◆ **Goal of the exercise**
Reproduce each of the following entries verbatim, retaining all of their lines.

◆ **Data for this task**

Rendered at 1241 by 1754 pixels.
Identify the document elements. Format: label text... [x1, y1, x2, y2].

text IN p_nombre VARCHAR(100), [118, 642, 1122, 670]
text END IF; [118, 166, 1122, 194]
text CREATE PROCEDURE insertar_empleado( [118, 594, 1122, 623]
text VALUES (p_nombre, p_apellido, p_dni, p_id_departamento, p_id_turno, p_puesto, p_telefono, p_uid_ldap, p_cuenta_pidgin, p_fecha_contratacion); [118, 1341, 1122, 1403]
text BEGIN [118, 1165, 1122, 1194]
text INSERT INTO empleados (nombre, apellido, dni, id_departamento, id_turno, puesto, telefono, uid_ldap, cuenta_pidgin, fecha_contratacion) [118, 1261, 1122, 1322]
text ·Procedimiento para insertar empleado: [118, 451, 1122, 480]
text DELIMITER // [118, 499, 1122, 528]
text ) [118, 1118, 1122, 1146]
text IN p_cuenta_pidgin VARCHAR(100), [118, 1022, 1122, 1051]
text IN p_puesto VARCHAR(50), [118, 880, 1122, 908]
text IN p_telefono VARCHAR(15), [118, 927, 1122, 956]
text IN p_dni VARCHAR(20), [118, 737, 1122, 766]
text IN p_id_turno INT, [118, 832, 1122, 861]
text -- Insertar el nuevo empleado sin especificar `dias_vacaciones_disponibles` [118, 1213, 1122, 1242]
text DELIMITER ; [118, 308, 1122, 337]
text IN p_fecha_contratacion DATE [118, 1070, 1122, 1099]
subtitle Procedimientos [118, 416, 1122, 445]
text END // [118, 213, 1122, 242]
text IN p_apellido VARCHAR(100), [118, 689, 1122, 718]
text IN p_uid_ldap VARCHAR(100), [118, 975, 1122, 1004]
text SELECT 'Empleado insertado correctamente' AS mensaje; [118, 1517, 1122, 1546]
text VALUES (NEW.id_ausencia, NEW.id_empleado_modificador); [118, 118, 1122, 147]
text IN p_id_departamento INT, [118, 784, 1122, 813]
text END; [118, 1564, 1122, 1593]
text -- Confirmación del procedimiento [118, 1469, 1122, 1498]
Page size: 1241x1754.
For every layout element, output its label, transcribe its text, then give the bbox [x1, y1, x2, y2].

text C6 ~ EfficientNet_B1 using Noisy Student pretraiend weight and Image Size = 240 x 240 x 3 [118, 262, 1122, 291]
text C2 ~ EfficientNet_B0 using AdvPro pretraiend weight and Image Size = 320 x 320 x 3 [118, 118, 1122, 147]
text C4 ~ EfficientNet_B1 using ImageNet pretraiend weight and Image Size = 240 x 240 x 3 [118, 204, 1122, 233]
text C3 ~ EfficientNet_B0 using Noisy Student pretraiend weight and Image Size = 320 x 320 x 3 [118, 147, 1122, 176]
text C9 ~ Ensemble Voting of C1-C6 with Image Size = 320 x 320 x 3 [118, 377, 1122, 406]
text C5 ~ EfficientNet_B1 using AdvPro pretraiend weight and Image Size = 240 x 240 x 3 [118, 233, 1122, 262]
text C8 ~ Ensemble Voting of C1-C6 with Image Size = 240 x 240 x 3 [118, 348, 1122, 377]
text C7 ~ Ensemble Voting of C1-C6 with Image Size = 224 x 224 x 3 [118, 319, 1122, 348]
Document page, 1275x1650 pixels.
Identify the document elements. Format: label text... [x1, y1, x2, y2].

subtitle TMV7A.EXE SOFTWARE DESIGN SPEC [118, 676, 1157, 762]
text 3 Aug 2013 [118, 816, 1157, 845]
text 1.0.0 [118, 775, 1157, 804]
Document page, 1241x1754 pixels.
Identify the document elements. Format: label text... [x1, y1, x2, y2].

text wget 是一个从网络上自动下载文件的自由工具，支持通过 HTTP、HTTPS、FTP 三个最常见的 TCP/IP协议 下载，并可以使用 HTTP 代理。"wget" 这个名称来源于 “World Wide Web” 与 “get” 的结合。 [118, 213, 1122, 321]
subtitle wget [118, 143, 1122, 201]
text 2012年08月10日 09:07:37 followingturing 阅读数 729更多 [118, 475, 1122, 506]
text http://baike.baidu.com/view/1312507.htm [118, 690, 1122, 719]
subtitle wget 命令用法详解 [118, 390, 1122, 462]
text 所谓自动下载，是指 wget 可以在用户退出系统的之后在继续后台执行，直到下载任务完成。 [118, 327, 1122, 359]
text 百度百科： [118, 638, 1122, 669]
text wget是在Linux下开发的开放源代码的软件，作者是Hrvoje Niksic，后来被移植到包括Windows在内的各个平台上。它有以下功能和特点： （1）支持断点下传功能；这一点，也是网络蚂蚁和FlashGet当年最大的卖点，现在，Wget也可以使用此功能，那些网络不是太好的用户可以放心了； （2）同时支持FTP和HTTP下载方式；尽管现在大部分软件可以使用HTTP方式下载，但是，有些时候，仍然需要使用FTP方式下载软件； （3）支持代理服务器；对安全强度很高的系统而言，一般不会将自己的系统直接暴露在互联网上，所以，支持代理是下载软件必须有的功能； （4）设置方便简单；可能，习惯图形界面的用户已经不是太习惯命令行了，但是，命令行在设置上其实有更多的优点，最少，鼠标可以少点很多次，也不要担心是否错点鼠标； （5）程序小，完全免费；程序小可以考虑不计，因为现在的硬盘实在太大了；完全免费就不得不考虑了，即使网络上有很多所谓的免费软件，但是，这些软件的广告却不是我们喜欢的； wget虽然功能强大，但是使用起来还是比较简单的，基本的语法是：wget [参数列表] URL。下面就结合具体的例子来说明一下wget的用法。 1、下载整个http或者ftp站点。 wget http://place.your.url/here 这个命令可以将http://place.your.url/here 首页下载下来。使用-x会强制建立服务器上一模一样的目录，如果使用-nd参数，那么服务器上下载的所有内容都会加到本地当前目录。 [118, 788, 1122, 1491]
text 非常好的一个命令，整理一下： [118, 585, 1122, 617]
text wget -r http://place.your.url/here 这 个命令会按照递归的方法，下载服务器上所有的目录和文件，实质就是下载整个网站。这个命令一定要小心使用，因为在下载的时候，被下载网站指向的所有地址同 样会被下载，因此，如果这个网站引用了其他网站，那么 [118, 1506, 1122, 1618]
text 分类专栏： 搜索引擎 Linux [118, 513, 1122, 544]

◆ **Result of this task**
Rendered at 1241 by 1754 pixels.
Identify the document elements. Format: label text... [x1, y1, x2, y2].

text IN p_nombre VARCHAR(100), [118, 642, 1122, 670]
text END IF; [118, 166, 1122, 194]
text CREATE PROCEDURE insertar_empleado( [118, 594, 1122, 623]
text VALUES (p_nombre, p_apellido, p_dni, p_id_departamento, p_id_turno, p_puesto, p_telefono, p_uid_ldap, p_cuenta_pidgin, p_fecha_contratacion); [118, 1341, 1122, 1403]
text BEGIN [118, 1165, 1122, 1194]
text INSERT INTO empleados (nombre, apellido, dni, id_departamento, id_turno, puesto, telefono, uid_ldap, cuenta_pidgin, fecha_contratacion) [118, 1261, 1122, 1322]
text ·Procedimiento para insertar empleado: [118, 451, 1122, 480]
text DELIMITER // [118, 499, 1122, 528]
text ) [118, 1118, 1122, 1146]
text IN p_cuenta_pidgin VARCHAR(100), [118, 1022, 1122, 1051]
text IN p_puesto VARCHAR(50), [118, 880, 1122, 908]
text IN p_telefono VARCHAR(15), [118, 927, 1122, 956]
text IN p_dni VARCHAR(20), [118, 737, 1122, 766]
text IN p_id_turno INT, [118, 832, 1122, 861]
text -- Insertar el nuevo empleado sin especificar `dias_vacaciones_disponibles` [118, 1213, 1122, 1242]
text DELIMITER ; [118, 308, 1122, 337]
text IN p_fecha_contratacion DATE [118, 1070, 1122, 1099]
subtitle Procedimientos [118, 416, 1122, 445]
text END // [118, 213, 1122, 242]
text IN p_apellido VARCHAR(100), [118, 689, 1122, 718]
text IN p_uid_ldap VARCHAR(100), [118, 975, 1122, 1004]
text SELECT 'Empleado insertado correctamente' AS mensaje; [118, 1517, 1122, 1546]
text VALUES (NEW.id_ausencia, NEW.id_empleado_modificador); [118, 118, 1122, 147]
text IN p_id_departamento INT, [118, 784, 1122, 813]
text END; [118, 1564, 1122, 1593]
text -- Confirmación del procedimiento [118, 1469, 1122, 1498]
Page size: 1241x1754.
For every layout element, output its label, transcribe its text, then give the bbox [x1, y1, x2, y2].

text C6 ~ EfficientNet_B1 using Noisy Student pretraiend weight and Image Size = 240 x 240 x 3 [118, 262, 1122, 291]
text C2 ~ EfficientNet_B0 using AdvPro pretraiend weight and Image Size = 320 x 320 x 3 [118, 118, 1122, 147]
text C4 ~ EfficientNet_B1 using ImageNet pretraiend weight and Image Size = 240 x 240 x 3 [118, 204, 1122, 233]
text C3 ~ EfficientNet_B0 using Noisy Student pretraiend weight and Image Size = 320 x 320 x 3 [118, 147, 1122, 176]
text C9 ~ Ensemble Voting of C1-C6 with Image Size = 320 x 320 x 3 [118, 377, 1122, 406]
text C5 ~ EfficientNet_B1 using AdvPro pretraiend weight and Image Size = 240 x 240 x 3 [118, 233, 1122, 262]
text C8 ~ Ensemble Voting of C1-C6 with Image Size = 240 x 240 x 3 [118, 348, 1122, 377]
text C7 ~ Ensemble Voting of C1-C6 with Image Size = 224 x 224 x 3 [118, 319, 1122, 348]
Document page, 1275x1650 pixels.
Identify the document elements. Format: label text... [x1, y1, x2, y2].

subtitle TMV7A.EXE SOFTWARE DESIGN SPEC [118, 676, 1157, 762]
text 3 Aug 2013 [118, 816, 1157, 845]
text 1.0.0 [118, 775, 1157, 804]
Document page, 1241x1754 pixels.
Identify the document elements. Format: label text... [x1, y1, x2, y2].

text wget 是一个从网络上自动下载文件的自由工具，支持通过 HTTP、HTTPS、FTP 三个最常见的 TCP/IP协议 下载，并可以使用 HTTP 代理。"wget" 这个名称来源于 “World Wide Web” 与 “get” 的结合。 [118, 213, 1122, 321]
subtitle wget [118, 143, 1122, 201]
text 2012年08月10日 09:07:37 followingturing 阅读数 729更多 [118, 475, 1122, 506]
text http://baike.baidu.com/view/1312507.htm [118, 690, 1122, 719]
subtitle wget 命令用法详解 [118, 390, 1122, 462]
text 所谓自动下载，是指 wget 可以在用户退出系统的之后在继续后台执行，直到下载任务完成。 [118, 327, 1122, 359]
text 百度百科： [118, 638, 1122, 669]
text wget是在Linux下开发的开放源代码的软件，作者是Hrvoje Niksic，后来被移植到包括Windows在内的各个平台上。它有以下功能和特点： （1）支持断点下传功能；这一点，也是网络蚂蚁和FlashGet当年最大的卖点，现在，Wget也可以使用此功能，那些网络不是太好的用户可以放心了； （2）同时支持FTP和HTTP下载方式；尽管现在大部分软件可以使用HTTP方式下载，但是，有些时候，仍然需要使用FTP方式下载软件； （3）支持代理服务器；对安全强度很高的系统而言，一般不会将自己的系统直接暴露在互联网上，所以，支持代理是下载软件必须有的功能； （4）设置方便简单；可能，习惯图形界面的用户已经不是太习惯命令行了，但是，命令行在设置上其实有更多的优点，最少，鼠标可以少点很多次，也不要担心是否错点鼠标； （5）程序小，完全免费；程序小可以考虑不计，因为现在的硬盘实在太大了；完全免费就不得不考虑了，即使网络上有很多所谓的免费软件，但是，这些软件的广告却不是我们喜欢的； wget虽然功能强大，但是使用起来还是比较简单的，基本的语法是：wget [参数列表] URL。下面就结合具体的例子来说明一下wget的用法。 1、下载整个http或者ftp站点。 wget http://place.your.url/here 这个命令可以将http://place.your.url/here 首页下载下来。使用-x会强制建立服务器上一模一样的目录，如果使用-nd参数，那么服务器上下载的所有内容都会加到本地当前目录。 [118, 788, 1122, 1491]
text 非常好的一个命令，整理一下： [118, 585, 1122, 617]
text wget -r http://place.your.url/here 这 个命令会按照递归的方法，下载服务器上所有的目录和文件，实质就是下载整个网站。这个命令一定要小心使用，因为在下载的时候，被下载网站指向的所有地址同 样会被下载，因此，如果这个网站引用了其他网站，那么 [118, 1506, 1122, 1618]
text 分类专栏： 搜索引擎 Linux [118, 513, 1122, 544]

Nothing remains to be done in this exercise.